SALIRA TV | KOTA TASIKMALAYA, JAWA BARAT – Dandim 0612/Tasikmalaya, Letkol Czi M. Imvan Ibrahim, S.Sos., M.Han., memberikan wawasan kebangsaan santri di Pondok Pesantren Idrisiyyah pada Jumat, 3 April 2026. Kegiatan ini berlangsung khidmat dan mendapat antusiasme tinggi dari para santri dan santriwati.
Dalam pemaparannya, Dandim menegaskan pentingnya wawasan kebangsaan santri sebagai fondasi dalam menjaga keutuhan Negara Kesatuan Republik Indonesia (NKRI). Ia mengajak para peserta untuk menanamkan rasa cinta tanah air, memperkuat persatuan, serta memiliki kesadaran bela negara sejak dini.
“Santri harus menjadi garda terdepan dalam menjaga nilai-nilai kebangsaan, serta mampu menjadi teladan di tengah masyarakat dengan menjunjung tinggi persatuan dan toleransi,” ujar Dandim.
Penguatan Karakter Melalui Nilai Kebangsaan
Wawasan kebangsaan santri dinilai menjadi bekal penting dalam membentuk generasi yang tangguh. Dandim menekankan bahwa santri tidak hanya memiliki peran dalam bidang keagamaan, tetapi juga sebagai penjaga nilai-nilai kebangsaan di tengah masyarakat.
Melalui kegiatan ini, para santri diharapkan mampu mengimplementasikan semangat nasionalisme dalam kehidupan sehari-hari, baik di lingkungan pesantren maupun di masyarakat luas.
Pemahaman Keagamaan Dan Keteladanan Nabi
Selain materi kebangsaan, Dandim juga memberikan pemahaman keagamaan dengan mengangkat kisah dan sejarah para nabi.

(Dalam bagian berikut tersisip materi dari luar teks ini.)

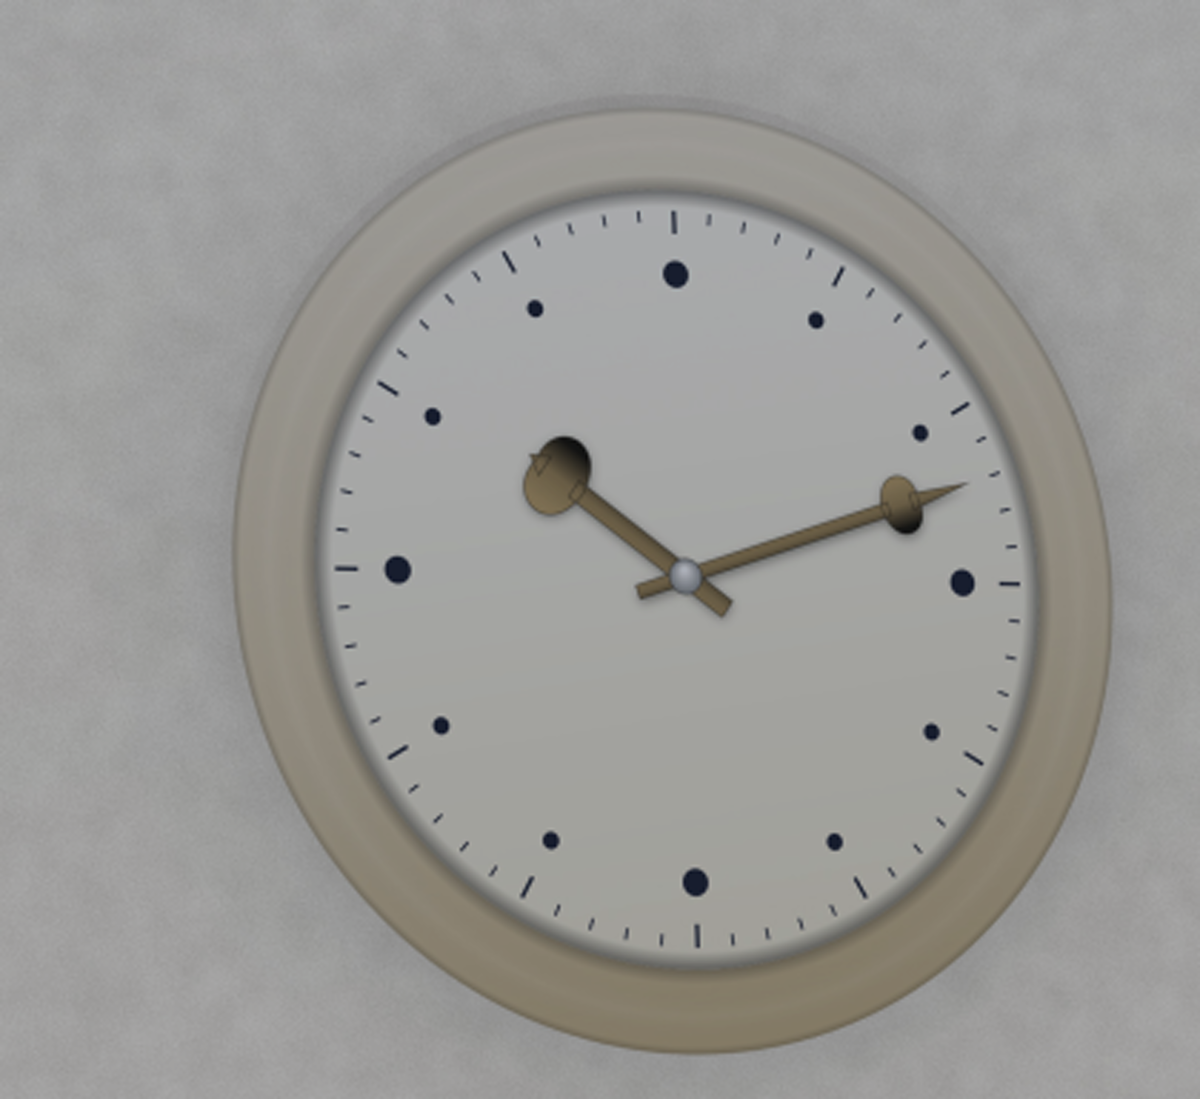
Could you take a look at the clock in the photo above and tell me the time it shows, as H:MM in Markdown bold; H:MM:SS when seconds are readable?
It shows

Ia mengajak para santri untuk meneladani sifat-sifat mulia seperti kejujuran, kesabaran, keteguhan iman, serta kepedulian terhadap sesama.
“Sejarah para nabi mengandung banyak pelajaran berharga yang harus kita contoh dalam kehidupan, baik dalam bersikap, berperilaku, maupun dalam menjalankan tugas sebagai umat beragama dan warga negara,” tambahnya.
Antusiasme Santri Dalam Kegiatan
Selama kegiatan berlangsung, para santri menunjukkan antusiasme tinggi. Mereka aktif mengikuti setiap materi yang disampaikan dan terlibat dalam sesi tanya jawab.